**Assignment:** Please show every line from the entries that carries the word "ring".

**Material for the task:**
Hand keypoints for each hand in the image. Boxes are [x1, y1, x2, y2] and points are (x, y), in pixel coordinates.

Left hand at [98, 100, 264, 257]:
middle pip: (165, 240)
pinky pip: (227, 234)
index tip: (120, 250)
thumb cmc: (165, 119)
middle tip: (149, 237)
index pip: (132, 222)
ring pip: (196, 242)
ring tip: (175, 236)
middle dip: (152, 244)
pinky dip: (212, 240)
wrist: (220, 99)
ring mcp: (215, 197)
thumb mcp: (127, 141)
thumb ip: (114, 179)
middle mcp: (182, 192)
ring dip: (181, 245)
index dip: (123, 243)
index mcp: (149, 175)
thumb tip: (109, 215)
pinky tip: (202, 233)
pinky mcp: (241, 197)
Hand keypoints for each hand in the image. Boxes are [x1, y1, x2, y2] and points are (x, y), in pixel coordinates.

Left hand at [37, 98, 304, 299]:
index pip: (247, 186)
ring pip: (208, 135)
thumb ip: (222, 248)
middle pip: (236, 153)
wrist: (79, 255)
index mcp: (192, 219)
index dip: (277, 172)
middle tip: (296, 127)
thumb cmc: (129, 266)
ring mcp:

--

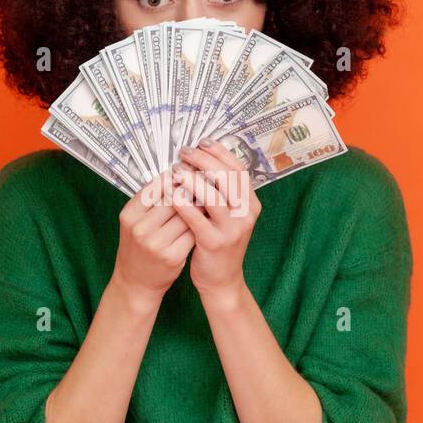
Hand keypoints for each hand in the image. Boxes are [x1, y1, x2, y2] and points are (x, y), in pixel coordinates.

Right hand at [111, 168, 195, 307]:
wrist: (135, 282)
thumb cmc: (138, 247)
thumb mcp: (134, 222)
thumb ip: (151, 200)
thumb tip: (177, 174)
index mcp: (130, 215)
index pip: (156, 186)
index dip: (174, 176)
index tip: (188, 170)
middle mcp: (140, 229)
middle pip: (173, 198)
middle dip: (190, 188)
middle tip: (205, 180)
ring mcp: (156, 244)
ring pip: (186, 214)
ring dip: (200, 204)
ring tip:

**Task output:**
ring pip: (196, 242)
ring tip: (175, 236)
ring mcp: (215, 197)
ring dip: (181, 245)
ring pip: (208, 135)
ring mcp:
ring mcp: (156, 244)
ring pip: (186, 214)
ring dip: (200, 204)
ring tip:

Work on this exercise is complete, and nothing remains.